A Probability Distribution is a mathematical function that provides the possibilities of occurrence of different possible outcomes in an experiment. In simple words, it shows the set of all possible outcomes of a certain event and how likely they are to occur.
A Probability Distribution is a mathematical function that provides the possibilities of occurrence of different possible outcomes in an experiment. In simple words, it shows the set of all possible outcomes of a certain event and how likely they are to occur. This could be represented in a graph, table, or equation that provides a probability (a number between 0 and 1) to each possible event.
In an A/B testing workflow, Probability Distribution is part of the statistical layer that helps explain whether a result is trustworthy. It is most useful when paired with a clear hypothesis, a primary metric, enough traffic, and a pre-defined decision rule.
Probability Distribution matters because it helps teams separate real experiment signals from random noise. It should be interpreted alongside sample size, test duration, traffic quality, and the business value of the metric being measured.
For example, a team testing a new pricing-page headline may see a higher sign-up rate in the variant. Probability Distribution helps the team judge whether that lift is strong enough to trust or whether they should keep collecting data before making a decision.
Use Probability Distribution after you have chosen a primary metric and collected enough traffic for a reliable read. Avoid checking it in isolation; compare it with effect size, confidence, practical impact, and whether the test ran long enough to cover normal traffic patterns.
A common mistake is treating Probability Distribution as a yes-or-no shortcut while ignoring sample size, test duration, and practical business impact. A statistically interesting result can still be too small, too noisy, or too risky to ship.
A Probability Distribution is a mathematical function that provides the possibilities of occurrence of different possible outcomes in an experiment. In simple words, it shows the set of all possible outcomes of a certain event and how likely they are to occur.

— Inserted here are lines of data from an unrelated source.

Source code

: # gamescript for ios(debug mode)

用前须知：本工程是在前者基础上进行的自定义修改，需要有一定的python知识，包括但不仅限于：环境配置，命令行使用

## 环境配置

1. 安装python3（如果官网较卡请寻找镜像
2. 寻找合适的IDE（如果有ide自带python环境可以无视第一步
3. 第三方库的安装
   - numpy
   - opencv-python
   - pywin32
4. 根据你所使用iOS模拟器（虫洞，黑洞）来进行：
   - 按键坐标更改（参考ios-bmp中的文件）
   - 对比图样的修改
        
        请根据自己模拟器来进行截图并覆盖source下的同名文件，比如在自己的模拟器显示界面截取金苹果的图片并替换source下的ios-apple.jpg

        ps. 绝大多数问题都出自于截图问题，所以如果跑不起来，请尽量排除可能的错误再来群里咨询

Probability Distribution matters because it helps teams separate real experiment signals from random noise. It should be interpreted alongside sample size, test duration, traffic quality, and the business value of the metric being measured.
Use Probability Distribution after you have chosen a primary metric and collected enough traffic for a reliable read. Avoid checking it in isolation; compare it with effect size, confidence, practical impact, and whether the test ran long enough to cover normal traffic patterns.
This comprehensive checklist covers all critical pages, from homepage to checkout, giving you actionable steps to boost sales and revenue.